We spent months considering IVF and all its implications, visits to fertility doctors, thyroid tests, ultrasounds, egg counts, you name it we researched it. But even after all of that, my endometriosis was still causing me significant pain and discomfort, terrible menstrual periods and a lower quality of life. It was about this time, that I started considering starting a business, but did not feel as if I could physically make it happen. That’s when I knew I had enough and finally decided to take some action. I called my fertility doctor in tears one day and they referred me to an endometriosis specialist at UVA. This doctor has been a Godsend.
2020
It's been almost 4 years now, and I can honestly say I feel tremendously better than I have felt since my 2017 diagnosis. With this amazing specialist and medication that allows me to have significantly reduced pain and discomfort, I am living a life that is full of purpose and happiness. And most especially one that has given me the strength and courage to make Anam Cara Clay Goods a reality. And though this disease is something I think about everyday, I no longer let it control me; instead, I feel strength in my resolve to conquer obstacles with grace and resilience. This condition has taught me a lot about myself, the type of person I want to me, the things I have lost, the ability to grieve, and a chance to look in the mirror and see a whole person. One of my favorite quotes by Morgan Harper Nichols says this: “How liberating it is to pursue wholeness over perfection.” So though my body is by no means perfect, nor has it ever been, and a few parts are missing here and there, each day I remember that my wholeness is not defined by this disease, better yet, it is because of this disease that I am more fully becoming who I am meant to be.
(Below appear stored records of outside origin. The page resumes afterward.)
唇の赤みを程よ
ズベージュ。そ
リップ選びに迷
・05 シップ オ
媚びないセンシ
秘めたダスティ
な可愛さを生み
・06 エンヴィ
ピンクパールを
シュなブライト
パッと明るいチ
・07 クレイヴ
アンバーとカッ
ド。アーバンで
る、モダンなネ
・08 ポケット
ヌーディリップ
I don't know how much you know about endometriosis, but I encourage you to educate yourself about the disease and the effects it has on an estimated 1 in 10 women in the U.S. alone. It is an invisible disease and with it can be a hidden pain and terrible shame. And it is imperative that more research and advocacy be done to find more effective ways to help women cope, and well, live fuller lives. In 2021, I found The Endometriosis Foundation of America, an organization that “strives to increase disease recognition, provide advocacy, facilitate expert surgical training, and fund landmark endometriosis research.” It was then that I realized that I too could make a difference, I could be a voice that shared my story to help spread the word and advocate for other women. These Endo Warriors, face each day (with the unfortunate realities of this condition) with bravery and a fighting spirit.